Work to complete =
**1)** Summarize the restaurant review in three sentences.
**2)** Carry on the restaurant review from its last sentence.

Selected extract =
☆ ☆ ☆
The restaurant features large, garage-style glass walls, a vine covered roof, a large bar and an open kitchen. Everything is connected to a large tropical patio, set on a 7-acre property. It is the first restaurant in South Florida to open in a park, and as you can imagine, its opening was highly anticipated.
The meal is done family-style, natch, and divided into three sections – Garden, Sea and Land. They use lots of local produce, some coming from the restaurant’s own garden. It’s hard to describe the cuisine here. Is it modern American, or global fusion? Let’s just say there is Peruvian, Mexican, Floridian, Italian, Mediterranean and American influences. The menu is contemporary and prices, for the most part, are not overly expensive. There is also a great list of cocktails and craft beers. The wine selection is varied and glasses come available in two sizes, small or large. They have a nice variety of wines by the bottle running for around $50.
Our server Veronica was engaging and intuitive and gave us excellent suggestions that we all found to be innovative and delicious. The watermelon salad is sweet and topped with a crunchy toasted corn, lime crema, cotija, and cilantro. It had all the elements of sweet, spicy, crunchy and juicy. Next was the Florida stracciatella, served on Zak the Baker‘s bread that was grilled and topped with a garlic confit, topped with the creamy luscious cheese, drizzled with California olive oil and sprinkled with black pepper. Next up was the local fish tartare, which was covered with these yellow pebbles made of ginger, garlic, lemon juice and amarillo and buttermilk that was frozen with liquid nitrogen. The dish is sprinkled with sliced jalapeno. It’s a creative dish – the fish is tender and the toppings made for a transporting new dish for Miami. There are a lot of good options for land, and on our servers recommendation, we chose the lamb loin. They recommended preparing it medium rare, it is served with a garlic yogurt, romesco harissa and a farro tabbouleh. They warned us that the meat is not served hot but just warmed because of the method of cooking. This dish is fabulous. We had it with a side of the most wonderful charred cauliflower topped with crunchy chick peas, green tahini, and dehydrated olives. The food was so good we asked for a doggy bag for the leftovers that wouldn’t spoil. For dessert, we had the best panna cotta we have ever had. It’s perfectly prepared vanilla panna cotta, topped with toasted hazelnuts, which made the dish perfection.
☆ ☆ ☆
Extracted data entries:
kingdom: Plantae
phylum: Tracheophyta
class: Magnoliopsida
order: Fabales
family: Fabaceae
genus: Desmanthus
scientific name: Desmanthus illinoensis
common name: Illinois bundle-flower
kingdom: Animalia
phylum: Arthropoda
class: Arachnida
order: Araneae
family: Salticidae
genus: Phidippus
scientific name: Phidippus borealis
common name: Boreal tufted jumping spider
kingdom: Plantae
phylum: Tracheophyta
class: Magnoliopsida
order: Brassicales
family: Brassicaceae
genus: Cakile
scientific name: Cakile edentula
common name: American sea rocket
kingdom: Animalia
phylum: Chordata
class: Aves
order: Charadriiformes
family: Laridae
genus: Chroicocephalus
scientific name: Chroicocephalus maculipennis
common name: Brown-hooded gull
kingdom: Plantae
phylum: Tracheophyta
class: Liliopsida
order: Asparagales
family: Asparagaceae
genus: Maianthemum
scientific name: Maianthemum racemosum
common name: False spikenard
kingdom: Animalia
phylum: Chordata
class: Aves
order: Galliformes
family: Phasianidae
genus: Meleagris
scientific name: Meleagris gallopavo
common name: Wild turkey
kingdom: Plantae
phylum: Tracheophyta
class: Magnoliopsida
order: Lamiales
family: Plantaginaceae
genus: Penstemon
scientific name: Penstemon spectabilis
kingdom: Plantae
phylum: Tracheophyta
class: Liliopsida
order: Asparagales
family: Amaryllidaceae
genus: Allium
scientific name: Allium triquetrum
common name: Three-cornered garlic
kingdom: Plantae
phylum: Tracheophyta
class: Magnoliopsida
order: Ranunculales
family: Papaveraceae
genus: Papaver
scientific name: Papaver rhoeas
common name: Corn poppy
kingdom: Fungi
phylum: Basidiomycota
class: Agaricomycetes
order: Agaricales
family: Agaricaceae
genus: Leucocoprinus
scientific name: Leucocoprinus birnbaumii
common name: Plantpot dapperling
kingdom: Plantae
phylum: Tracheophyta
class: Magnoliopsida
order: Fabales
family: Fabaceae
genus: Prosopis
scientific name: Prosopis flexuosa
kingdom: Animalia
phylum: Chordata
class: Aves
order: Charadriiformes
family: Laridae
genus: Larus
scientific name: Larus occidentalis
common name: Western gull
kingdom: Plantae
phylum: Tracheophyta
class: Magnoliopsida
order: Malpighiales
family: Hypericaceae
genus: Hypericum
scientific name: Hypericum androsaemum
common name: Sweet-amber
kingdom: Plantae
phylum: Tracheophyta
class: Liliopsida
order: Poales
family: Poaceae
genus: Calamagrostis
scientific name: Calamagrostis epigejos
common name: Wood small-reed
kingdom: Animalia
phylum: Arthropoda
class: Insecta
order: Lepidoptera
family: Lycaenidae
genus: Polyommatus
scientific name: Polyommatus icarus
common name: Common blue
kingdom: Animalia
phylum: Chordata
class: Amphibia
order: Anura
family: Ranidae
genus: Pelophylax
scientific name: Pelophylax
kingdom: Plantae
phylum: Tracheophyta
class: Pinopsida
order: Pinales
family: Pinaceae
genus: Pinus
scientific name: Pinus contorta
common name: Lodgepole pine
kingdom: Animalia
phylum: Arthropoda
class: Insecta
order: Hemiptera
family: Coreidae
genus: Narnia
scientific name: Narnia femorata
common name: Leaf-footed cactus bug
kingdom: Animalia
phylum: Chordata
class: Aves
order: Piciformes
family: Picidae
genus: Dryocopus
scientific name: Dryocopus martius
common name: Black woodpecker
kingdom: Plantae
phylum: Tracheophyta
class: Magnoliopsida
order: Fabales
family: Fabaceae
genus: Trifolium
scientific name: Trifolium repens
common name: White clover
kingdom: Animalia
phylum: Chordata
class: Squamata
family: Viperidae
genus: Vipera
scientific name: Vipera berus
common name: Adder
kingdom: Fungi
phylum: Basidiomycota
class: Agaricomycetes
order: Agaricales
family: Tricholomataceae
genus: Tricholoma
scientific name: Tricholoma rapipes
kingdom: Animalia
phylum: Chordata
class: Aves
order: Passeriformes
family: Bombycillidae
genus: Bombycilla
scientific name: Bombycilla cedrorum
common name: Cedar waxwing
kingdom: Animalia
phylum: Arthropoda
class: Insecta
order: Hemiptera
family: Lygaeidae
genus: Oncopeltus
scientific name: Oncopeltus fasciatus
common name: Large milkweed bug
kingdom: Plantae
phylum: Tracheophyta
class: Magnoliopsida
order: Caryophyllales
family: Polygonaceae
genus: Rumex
☆ ☆ ☆
Results of the tasks =
**1)** The restaurant, the first in South Florida to open in a park, has garage-style glass walls, a vine-covered roof, a large bar and an open kitchen, all connected to a large tropical patio on a 7-acre property. Its family-style meal is divided into Garden, Sea and Land sections, uses local produce with some from the restaurant's own garden, and draws on Peruvian, Mexican, Floridian, Italian, Mediterranean and American influences, alongside cocktails, craft beers and a varied wine list. Following their server's suggestions, the reviewers praised the watermelon salad, the Florida stracciatella, the local fish tartare, the lamb loin with charred cauliflower, and a vanilla panna cotta topped with toasted hazelnuts.

**2)**
All-in-all our dinner was creative, the quality of the ingredients were good and the food did not disappoint. It’s a dynamic menu, and a welcome addition to Coconut Grove. The restaurant is open every day for lunch, dinner and for brunch on the weekend. Another three restaurants are in the works to open in the harbor nearby – a steak restaurant, a fish restaurant and a farm-to-table restaurant. The empire grows … Let’s hope they can keep up this quality once they expand.